> What is being asked
Return every line from the rows below that contains the string "folder". Only case-sensitive matches count.

Supplied data section start

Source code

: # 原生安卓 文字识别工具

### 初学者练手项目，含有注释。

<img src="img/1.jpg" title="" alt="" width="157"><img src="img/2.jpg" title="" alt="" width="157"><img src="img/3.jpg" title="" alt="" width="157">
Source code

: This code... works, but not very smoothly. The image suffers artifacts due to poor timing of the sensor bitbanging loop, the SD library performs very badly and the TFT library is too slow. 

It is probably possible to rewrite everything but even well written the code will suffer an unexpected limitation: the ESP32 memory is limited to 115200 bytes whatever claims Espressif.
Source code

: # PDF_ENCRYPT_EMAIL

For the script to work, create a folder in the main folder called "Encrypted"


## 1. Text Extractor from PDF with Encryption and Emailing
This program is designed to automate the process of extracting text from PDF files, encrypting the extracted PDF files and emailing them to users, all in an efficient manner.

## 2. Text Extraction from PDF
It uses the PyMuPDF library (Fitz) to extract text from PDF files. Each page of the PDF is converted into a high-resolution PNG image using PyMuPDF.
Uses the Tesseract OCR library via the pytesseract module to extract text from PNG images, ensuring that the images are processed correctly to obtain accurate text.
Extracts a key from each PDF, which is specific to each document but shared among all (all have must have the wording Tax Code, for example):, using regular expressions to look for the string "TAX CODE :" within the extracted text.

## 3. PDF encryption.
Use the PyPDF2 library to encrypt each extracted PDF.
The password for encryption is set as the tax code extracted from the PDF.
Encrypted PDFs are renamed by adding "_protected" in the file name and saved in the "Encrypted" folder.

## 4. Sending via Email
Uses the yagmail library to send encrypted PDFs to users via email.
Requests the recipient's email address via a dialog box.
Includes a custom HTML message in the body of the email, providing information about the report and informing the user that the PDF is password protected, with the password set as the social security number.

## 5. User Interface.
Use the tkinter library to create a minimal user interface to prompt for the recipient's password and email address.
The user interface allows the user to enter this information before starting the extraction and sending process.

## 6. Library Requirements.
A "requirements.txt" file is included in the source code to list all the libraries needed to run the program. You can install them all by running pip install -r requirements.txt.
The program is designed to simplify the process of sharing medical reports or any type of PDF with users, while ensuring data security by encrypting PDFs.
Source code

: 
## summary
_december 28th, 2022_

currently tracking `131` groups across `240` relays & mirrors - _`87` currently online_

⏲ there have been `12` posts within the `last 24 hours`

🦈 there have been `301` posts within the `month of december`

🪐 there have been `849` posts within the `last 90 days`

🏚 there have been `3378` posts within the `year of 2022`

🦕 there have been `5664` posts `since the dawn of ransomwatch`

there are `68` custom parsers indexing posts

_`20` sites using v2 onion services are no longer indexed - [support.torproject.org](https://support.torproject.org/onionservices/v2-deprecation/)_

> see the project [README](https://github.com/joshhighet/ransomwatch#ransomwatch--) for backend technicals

Supplied data section end

> Solution to the problem
For the script to work, create a folder in the main folder called "Encrypted"
Encrypted PDFs are renamed by adding "_protected" in the file name and saved in the "Encrypted" folder.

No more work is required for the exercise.